ASAP+ intends to change this. It is envisioned to be the largest fund dedicated to channeling climate finance to small-scale producers. It aims to mobilise US$500 million to reduce climate change threats to food security, lower greenhouse gases and help more than 10 million people adapt to weather changes. Austria, Germany, Ireland and Qatar have already pledged commitments.
ASAP+ will focus on low income countries that depend the most on agriculture and face the greatest challenges in terms of food insecurity, rural poverty and exposure to climate change.
It aims to bring 4 million hectares of degraded land under climate resilient practices, and sequester around 110 million tonnes of carbon dioxide equivalent over 20 years.

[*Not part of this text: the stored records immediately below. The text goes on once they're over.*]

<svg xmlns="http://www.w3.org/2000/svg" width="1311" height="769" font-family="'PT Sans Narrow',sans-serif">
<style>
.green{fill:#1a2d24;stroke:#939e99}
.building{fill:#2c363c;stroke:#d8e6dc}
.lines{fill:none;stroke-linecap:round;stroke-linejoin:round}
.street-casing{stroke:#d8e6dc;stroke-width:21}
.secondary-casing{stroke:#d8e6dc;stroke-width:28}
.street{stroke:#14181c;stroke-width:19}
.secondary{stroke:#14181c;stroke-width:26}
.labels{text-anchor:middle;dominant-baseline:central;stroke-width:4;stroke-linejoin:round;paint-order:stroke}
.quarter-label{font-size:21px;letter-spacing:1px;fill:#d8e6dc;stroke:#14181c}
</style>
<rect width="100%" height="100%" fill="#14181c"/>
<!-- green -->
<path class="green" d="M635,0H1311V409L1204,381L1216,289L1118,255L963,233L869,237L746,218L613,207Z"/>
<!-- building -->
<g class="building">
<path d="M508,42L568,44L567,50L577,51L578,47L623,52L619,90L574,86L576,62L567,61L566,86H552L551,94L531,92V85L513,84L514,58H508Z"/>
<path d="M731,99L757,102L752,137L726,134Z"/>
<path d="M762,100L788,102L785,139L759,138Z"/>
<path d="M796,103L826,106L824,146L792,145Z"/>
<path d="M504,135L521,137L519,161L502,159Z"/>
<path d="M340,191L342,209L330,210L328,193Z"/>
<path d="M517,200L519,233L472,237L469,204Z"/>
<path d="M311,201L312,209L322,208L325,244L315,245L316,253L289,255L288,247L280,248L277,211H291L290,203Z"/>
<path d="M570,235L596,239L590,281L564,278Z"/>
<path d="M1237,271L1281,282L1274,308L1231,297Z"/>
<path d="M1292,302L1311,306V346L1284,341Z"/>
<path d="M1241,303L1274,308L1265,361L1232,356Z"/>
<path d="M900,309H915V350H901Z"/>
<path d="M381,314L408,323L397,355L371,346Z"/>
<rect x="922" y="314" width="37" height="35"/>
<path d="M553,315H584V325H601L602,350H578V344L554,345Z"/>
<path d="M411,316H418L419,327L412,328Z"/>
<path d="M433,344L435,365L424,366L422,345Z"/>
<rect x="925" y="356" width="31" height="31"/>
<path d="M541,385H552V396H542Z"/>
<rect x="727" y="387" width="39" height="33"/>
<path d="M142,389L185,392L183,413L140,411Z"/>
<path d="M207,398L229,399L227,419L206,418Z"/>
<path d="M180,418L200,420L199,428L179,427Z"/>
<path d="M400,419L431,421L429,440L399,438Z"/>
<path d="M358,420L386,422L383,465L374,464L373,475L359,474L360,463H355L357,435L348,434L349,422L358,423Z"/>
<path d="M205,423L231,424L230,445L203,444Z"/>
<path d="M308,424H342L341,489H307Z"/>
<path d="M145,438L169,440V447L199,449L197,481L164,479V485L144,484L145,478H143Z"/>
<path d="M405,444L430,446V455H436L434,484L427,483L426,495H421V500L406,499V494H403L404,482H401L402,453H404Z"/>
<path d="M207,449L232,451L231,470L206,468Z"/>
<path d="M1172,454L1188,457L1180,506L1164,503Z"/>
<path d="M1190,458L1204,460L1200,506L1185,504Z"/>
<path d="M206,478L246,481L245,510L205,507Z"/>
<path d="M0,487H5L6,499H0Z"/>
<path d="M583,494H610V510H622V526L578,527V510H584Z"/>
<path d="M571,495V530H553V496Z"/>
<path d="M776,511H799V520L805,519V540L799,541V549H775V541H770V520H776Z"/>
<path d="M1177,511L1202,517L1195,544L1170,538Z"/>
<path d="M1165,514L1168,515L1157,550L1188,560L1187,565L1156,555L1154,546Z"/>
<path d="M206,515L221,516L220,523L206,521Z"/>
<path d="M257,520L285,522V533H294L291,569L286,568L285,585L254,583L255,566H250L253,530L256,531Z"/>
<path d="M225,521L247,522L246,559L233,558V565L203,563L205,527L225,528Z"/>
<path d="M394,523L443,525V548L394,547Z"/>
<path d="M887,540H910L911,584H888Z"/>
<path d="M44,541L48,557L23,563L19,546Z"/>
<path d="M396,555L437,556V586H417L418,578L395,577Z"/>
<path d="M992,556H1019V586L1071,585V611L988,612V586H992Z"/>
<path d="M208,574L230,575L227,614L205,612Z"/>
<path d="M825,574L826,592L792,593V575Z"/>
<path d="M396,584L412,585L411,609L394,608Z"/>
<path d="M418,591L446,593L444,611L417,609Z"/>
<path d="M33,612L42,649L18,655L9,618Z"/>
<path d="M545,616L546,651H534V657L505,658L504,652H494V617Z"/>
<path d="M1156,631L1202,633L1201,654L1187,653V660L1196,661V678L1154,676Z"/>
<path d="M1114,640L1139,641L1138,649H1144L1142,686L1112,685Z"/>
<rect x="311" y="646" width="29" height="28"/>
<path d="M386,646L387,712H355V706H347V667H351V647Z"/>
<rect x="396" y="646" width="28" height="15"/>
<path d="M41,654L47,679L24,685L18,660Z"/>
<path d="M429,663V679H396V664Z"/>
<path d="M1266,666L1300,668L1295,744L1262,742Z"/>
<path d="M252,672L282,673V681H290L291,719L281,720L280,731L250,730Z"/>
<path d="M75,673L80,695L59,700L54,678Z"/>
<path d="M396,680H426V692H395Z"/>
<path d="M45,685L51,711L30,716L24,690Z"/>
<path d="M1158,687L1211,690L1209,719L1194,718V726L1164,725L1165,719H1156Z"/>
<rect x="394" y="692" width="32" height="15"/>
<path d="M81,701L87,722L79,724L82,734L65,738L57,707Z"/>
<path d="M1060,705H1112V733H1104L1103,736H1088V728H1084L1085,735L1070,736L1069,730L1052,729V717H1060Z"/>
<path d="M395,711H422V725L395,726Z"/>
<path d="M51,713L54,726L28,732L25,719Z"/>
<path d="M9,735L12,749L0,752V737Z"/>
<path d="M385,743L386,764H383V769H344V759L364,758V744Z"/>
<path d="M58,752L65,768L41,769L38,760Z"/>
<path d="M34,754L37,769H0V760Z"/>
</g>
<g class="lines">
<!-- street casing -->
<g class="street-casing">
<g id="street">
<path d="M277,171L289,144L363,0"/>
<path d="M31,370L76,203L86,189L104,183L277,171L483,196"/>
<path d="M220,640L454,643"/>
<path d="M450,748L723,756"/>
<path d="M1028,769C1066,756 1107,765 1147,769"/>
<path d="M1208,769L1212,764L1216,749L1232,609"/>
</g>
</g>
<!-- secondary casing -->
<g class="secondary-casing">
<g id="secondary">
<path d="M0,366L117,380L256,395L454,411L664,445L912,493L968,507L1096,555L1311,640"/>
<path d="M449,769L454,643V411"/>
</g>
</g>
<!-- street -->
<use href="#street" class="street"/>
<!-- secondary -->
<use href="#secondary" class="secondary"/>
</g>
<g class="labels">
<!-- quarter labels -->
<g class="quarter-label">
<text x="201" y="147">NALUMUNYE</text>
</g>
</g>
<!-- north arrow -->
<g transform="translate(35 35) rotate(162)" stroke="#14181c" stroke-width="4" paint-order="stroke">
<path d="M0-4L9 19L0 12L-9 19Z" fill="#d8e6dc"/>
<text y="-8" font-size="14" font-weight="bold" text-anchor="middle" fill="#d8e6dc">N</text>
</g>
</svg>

It will also help countries achieve their nationally determined contributions set under the Paris agreement.
Meanwhile, Director Climate Change Division, IFAD, Jo Puri, said, “Small-scale farmers in rural areas play a pivotal role in ensuring sustainability, stability, and security in the world. Climate adaptation funding must not leave them behind.
“ASAP+ will contribute to the global call for reducing greenhouse gases while ensuring significant income-related benefits for rural farmers and other vulnerable people.”
According IFAD, small-scale farming systems currently produce half of the world’s food calories, but are often entirely reliant on natural resources, including rain.
As a result, they are at significant risk from increasing temperatures, erratic rainfall, pest infestations, rising sea levels, and extreme events such as floods, droughts, landslides, typhoons and heat waves.
Also recent research supported by IFAD shows that, “The production of important staple crops such beans, maize, and cassava could decrease by as much as 50 to 90 per cent by 2050 in parts of Angola, Lesotho, Malawi, Mozambique, Rwanda, Uganda, Zambia and Zimbabwe due to climate change, which would result in substantial increases in hunger and poverty.
“If nothing changes, climate change could push more than 140 million people to migrate by 2050. Price volatility is also expected, as natural disasters in one part of the world can cause the price of grain everywhere to increase by more than 50 per cent.
“ASAP+ builds on IFAD’s Adaptation for Smallholder Agriculture Programme (ASAP) which has already channeled $300 million to more than 5 million farmers in 41 countries with investments in promoting climate-sensitive agricultural techniques and nature-based solutions, and access to infrastructure and technologies such as small-scale irrigation, rainwater harvesting systems, weather information and drought- and flood-resistant crops.”